• _Provided text_:

At the retrial Courtney was given an eight-year prison sentence after confessing to manslaughter. His version of events, which was accepted by the court, was that Courtney believed he was to be involved only in a knee-capping of McCullough but that another person present had actually done the killing. Following his imprisonment, Barbara McCullough, the deceased's mother, claimed that Courtney had been a police agent and informer.

==Subsequent activity==
Courtney has continued to be linked to the Finucane murder and in 2007, whilst serving his sentence for his involvement in McCullough's death, he was named as one of the two gunmen to kill Finucane in an affidavit filed in a Belfast court by Metropolitan Police officer Detective Chief Inspector Graham Taylor, who was at the time heading the investigation into the killing.

Courtney was released from prison and returned to his home in the Glencairn area to the north of the Shankill. However, in 2013 Courtney was convicted of the assault of Tracey Coulter at the offices of the Lower Shankill Community Association. According to court reports Coulter had gone to the offices to speak to Courtney's associates about the death of her cousin, a drug-user, a week earlier. During Coulter's visit she had become embroiled in an argument with an unnamed man when Courtney intervened and head-butted her. Courtney is due to be sentenced in January 2014. Coulter, who is the daughter of Jackie Coulter (a close associate of Adair's who was killed in the 2002 feud with the UVF), had her house burnt down in an arson attack soon after Courtney's conviction. She publicly accused the UDA of being behind the attack. In December 2013 Courtney was again brought before the courts, to face charges of harassing Coulter in the aftermath of his previous conviction, as well as threatening to kill campaigner Raymond McCord, who was with Courtney during the alleged incident. Courtney was given a suspended prison sentence of four months and ordered to pay Coulter £500 for the incident. He was subsequently also found guilty of threatening to kill McCord, although a similar charge relating to Coulter was dismissed.

• _Assigned task 1_:
Please write out the passage on Courtney again, beginning at the words "At the retrial" and stopping after "agent and informer.", with "manslaughter" swapped for "murder".
• _Assigned task 2_:
In the passage on Courtney, what sentence was Courtney given at the retrial?

• _Dataset excerpt_:
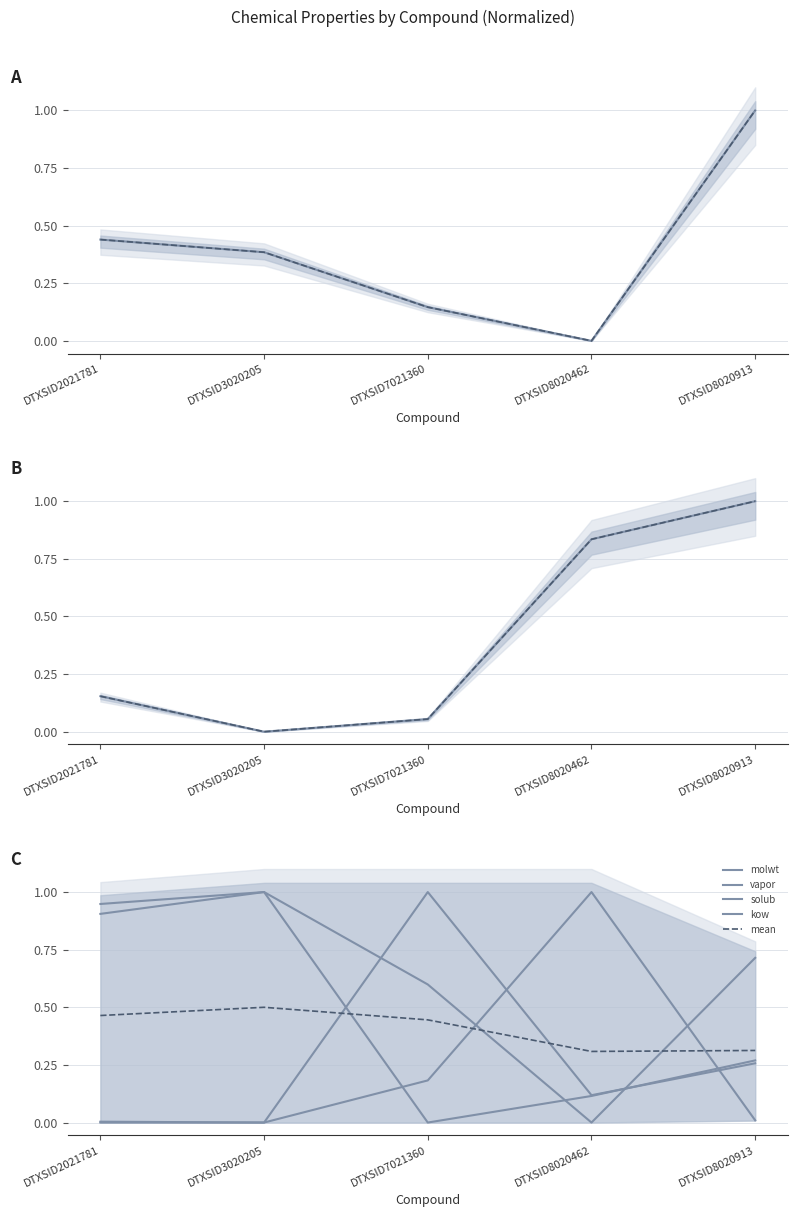

Which series has the largest range (max minus min)?

molwt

• _Answer section 1_:
At the retrial Courtney was given an eight-year prison sentence after confessing to murder. His version of events, which was accepted by the court, was that Courtney believed he was to be involved only in a knee-capping of McCullough but that another person present had actually done the killing. Following his imprisonment, Barbara McCullough, the deceased's mother, claimed that Courtney had been a police agent and informer.

• _Answer section 2_:
An eight-year prison sentence.